> Activity
Among the entries below, which lines include the string "nose"? Show each one.

[Items from a dataset]
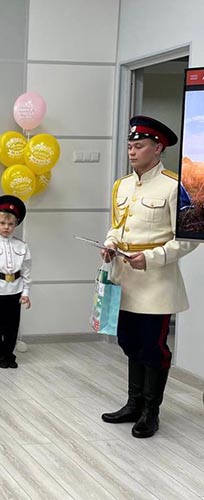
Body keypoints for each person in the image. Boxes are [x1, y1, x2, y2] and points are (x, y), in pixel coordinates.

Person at [100, 116, 197, 439]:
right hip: (125, 280)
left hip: (156, 283)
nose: (132, 151)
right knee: (128, 341)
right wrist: (110, 243)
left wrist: (153, 258)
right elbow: (118, 225)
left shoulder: (174, 186)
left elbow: (189, 238)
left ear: (158, 148)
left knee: (152, 347)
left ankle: (150, 412)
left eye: (139, 146)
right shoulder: (122, 185)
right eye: (130, 145)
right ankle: (134, 403)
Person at [0, 195, 32, 369]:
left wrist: (25, 292)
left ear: (16, 224)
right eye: (2, 223)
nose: (6, 227)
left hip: (15, 291)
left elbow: (26, 271)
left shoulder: (22, 246)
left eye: (10, 224)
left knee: (12, 326)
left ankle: (9, 354)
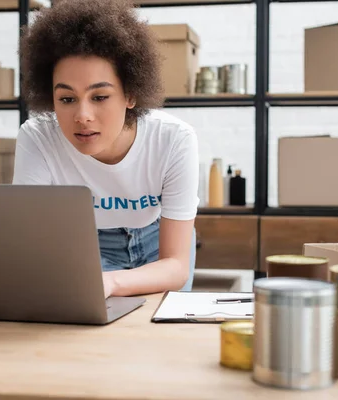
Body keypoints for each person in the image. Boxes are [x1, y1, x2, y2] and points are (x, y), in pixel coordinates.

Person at [14, 0, 199, 298]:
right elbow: (30, 247)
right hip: (84, 245)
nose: (82, 115)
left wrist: (111, 282)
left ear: (131, 94)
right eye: (66, 99)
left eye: (99, 97)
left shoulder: (174, 139)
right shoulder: (38, 138)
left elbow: (176, 266)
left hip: (158, 242)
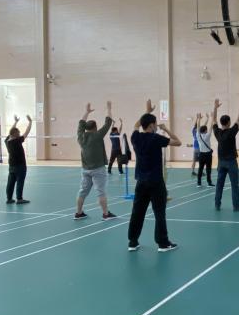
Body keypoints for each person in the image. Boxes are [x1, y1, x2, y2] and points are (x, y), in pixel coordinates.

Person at [127, 112, 181, 252]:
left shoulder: (135, 137)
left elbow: (136, 125)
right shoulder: (156, 138)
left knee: (137, 212)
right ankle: (163, 243)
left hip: (141, 182)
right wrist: (166, 129)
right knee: (159, 213)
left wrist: (147, 112)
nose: (157, 126)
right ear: (152, 125)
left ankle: (132, 242)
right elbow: (178, 142)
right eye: (155, 124)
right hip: (156, 182)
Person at [75, 101, 117, 221]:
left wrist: (86, 112)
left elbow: (80, 123)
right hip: (98, 169)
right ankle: (105, 214)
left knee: (82, 191)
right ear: (95, 128)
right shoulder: (97, 135)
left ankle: (78, 213)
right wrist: (109, 108)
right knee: (101, 192)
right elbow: (108, 122)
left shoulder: (80, 136)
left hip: (85, 169)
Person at [213, 97, 239, 211]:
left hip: (221, 163)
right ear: (228, 122)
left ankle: (217, 204)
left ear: (221, 123)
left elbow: (214, 120)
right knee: (234, 185)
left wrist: (215, 107)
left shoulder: (217, 132)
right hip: (231, 162)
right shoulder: (231, 132)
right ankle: (236, 205)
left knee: (219, 184)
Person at [5, 114, 32, 204]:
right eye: (18, 133)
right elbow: (26, 132)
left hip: (11, 166)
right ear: (15, 134)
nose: (19, 134)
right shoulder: (17, 141)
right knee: (20, 182)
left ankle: (9, 198)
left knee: (10, 182)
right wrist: (30, 122)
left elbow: (11, 131)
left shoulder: (7, 141)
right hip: (20, 166)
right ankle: (19, 199)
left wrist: (15, 122)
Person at [196, 112, 214, 186]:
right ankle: (209, 182)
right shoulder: (207, 136)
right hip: (208, 155)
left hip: (201, 154)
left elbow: (198, 127)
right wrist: (212, 117)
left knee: (200, 168)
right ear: (205, 130)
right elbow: (211, 126)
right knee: (208, 169)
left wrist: (198, 119)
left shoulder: (198, 135)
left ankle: (199, 182)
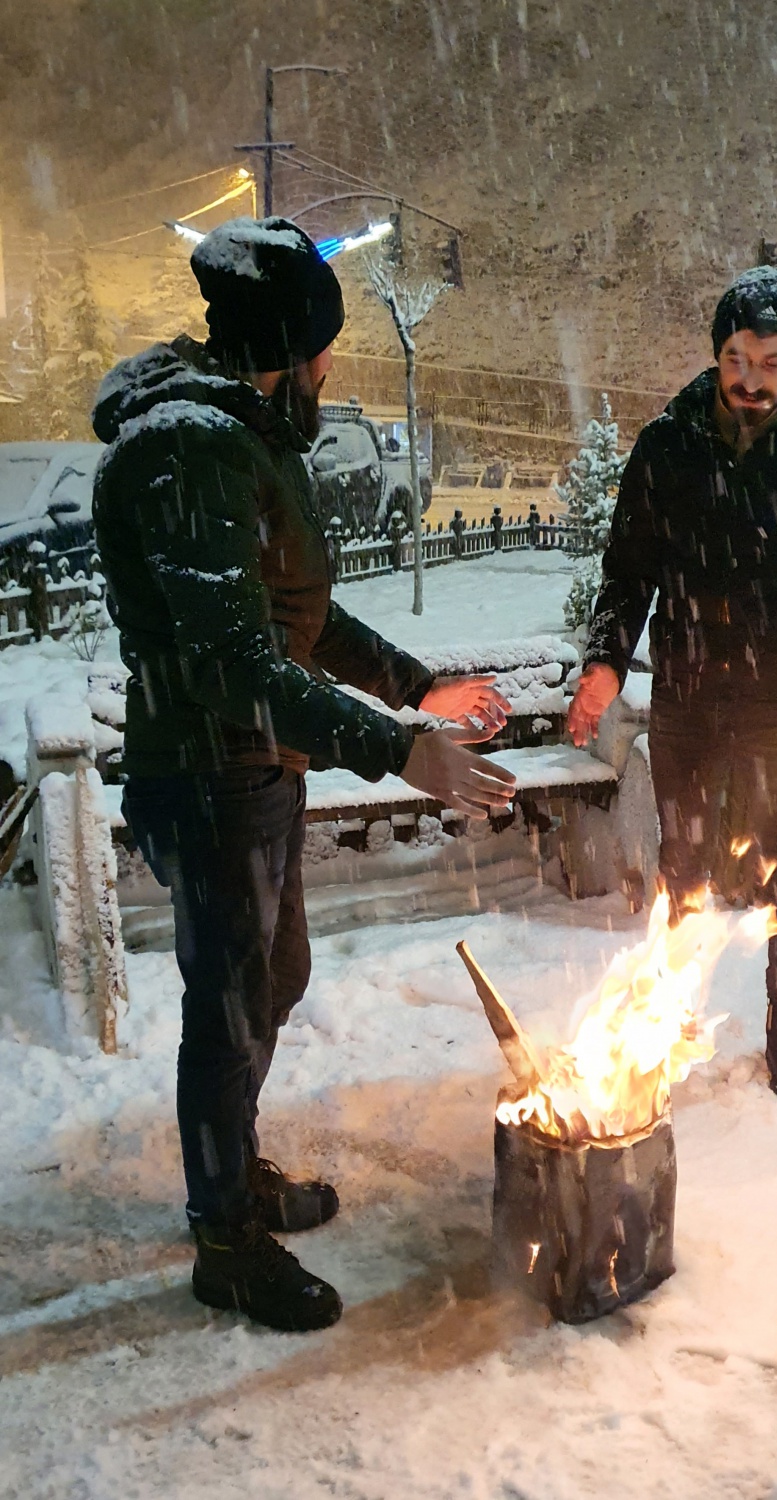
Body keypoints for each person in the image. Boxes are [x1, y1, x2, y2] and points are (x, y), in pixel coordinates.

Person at [91, 217, 515, 1332]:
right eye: (324, 347)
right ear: (290, 346)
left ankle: (233, 1170)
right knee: (228, 1009)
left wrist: (411, 687)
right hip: (210, 772)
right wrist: (396, 752)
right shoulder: (186, 448)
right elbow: (233, 665)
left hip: (261, 771)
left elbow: (296, 614)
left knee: (270, 986)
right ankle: (225, 1234)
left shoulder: (242, 431)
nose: (333, 368)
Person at [567, 266, 777, 1116]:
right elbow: (628, 572)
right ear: (717, 354)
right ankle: (660, 1030)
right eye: (738, 357)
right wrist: (604, 661)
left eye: (771, 362)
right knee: (685, 866)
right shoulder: (669, 445)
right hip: (691, 696)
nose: (750, 379)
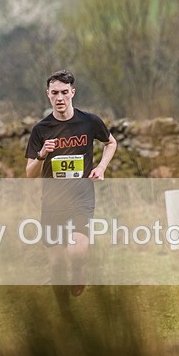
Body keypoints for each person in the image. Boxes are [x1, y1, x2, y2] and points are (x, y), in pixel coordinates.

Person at [25, 69, 118, 296]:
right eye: (54, 93)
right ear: (48, 94)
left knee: (76, 253)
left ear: (72, 93)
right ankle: (63, 310)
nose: (59, 98)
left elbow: (111, 143)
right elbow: (29, 173)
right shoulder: (41, 130)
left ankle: (78, 271)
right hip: (53, 202)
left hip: (81, 198)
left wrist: (101, 167)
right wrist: (42, 155)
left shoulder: (90, 122)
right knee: (57, 264)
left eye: (64, 92)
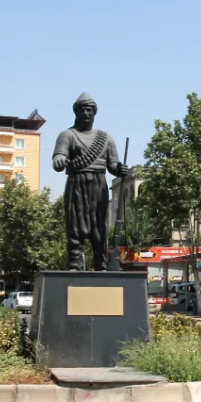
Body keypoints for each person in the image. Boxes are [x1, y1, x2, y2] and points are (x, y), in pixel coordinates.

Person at [51, 92, 132, 271]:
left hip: (98, 185)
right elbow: (60, 155)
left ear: (95, 113)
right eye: (82, 110)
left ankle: (101, 264)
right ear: (75, 112)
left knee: (99, 228)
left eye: (90, 110)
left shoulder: (106, 138)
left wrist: (120, 169)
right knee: (75, 226)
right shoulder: (68, 135)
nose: (86, 113)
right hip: (77, 184)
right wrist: (59, 159)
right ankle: (74, 265)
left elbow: (112, 165)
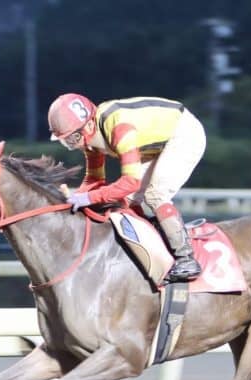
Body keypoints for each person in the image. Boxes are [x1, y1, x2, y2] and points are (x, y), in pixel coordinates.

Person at [48, 93, 206, 283]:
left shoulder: (119, 128)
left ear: (88, 126)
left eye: (72, 139)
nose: (72, 146)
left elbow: (131, 182)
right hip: (159, 140)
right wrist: (74, 199)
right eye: (65, 141)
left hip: (184, 134)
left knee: (155, 194)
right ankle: (154, 244)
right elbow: (94, 180)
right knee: (126, 202)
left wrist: (87, 198)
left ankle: (186, 259)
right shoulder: (90, 139)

> Written solution
nose: (132, 151)
nose: (6, 227)
nose: (82, 115)
nose: (157, 126)
nose: (19, 134)
nose: (333, 368)
nose: (750, 379)
nose: (59, 98)
nose: (86, 113)
nose: (72, 146)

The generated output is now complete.